Page-level text extractions:
=-=-=-=-=
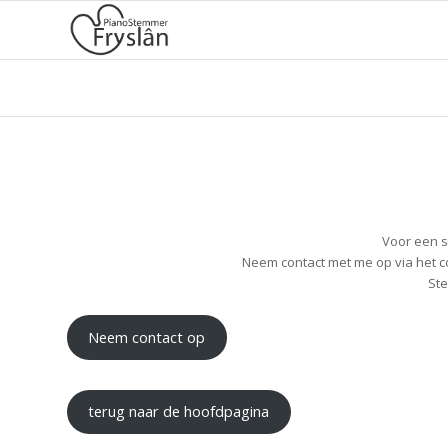
Voor een s
Neem contact met me op via het c
Ste
Neem contact op
terug naar de hoofdpagina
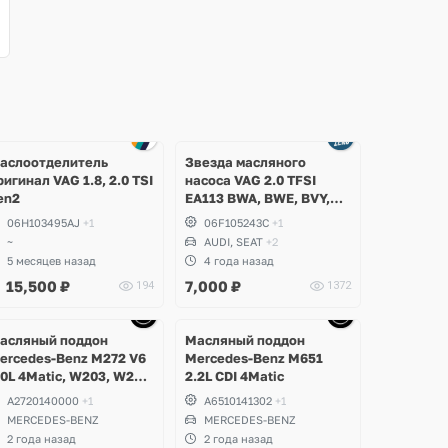
аслоотделитель
Звезда масляного
ригинал VAG 1.8, 2.0 TSI
насоса VAG 2.0 TFSI
en2
EA113 BWA, BWE, BVY,
CDLA, CDLC, Audi,
06H103495AJ
+1
06F105243C
+1
Volkswagen, Skoda, Seat
~
AUDI, SEAT
+2
5 месяцев назад
4 года назад
15,500
₽
7,000
₽
194
1372
Ещё
Ещё
Ещё
9 фото
1 фото
1 фото
асляный поддон
Масляный поддон
ercedes-Benz M272 V6
Mercedes-Benz M651
.0L 4Matic, W203, W204
2.2L CDI 4Matic
-Class, GLK, W211,
A2720140000
+1
A6510141302
+1
212 E-Class, W221 S-
MERCEDES-BENZ
MERCEDES-BENZ
lass, W164 ML, W251 R-
2 года назад
2 года назад
lass, W639 Vito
=-=-=-=-=
» **Task**
Within the data above, pick out all lines holding the word "назад".

» **Output for this task**
5 месяцев назад
4 года назад
2 года назад
2 года назад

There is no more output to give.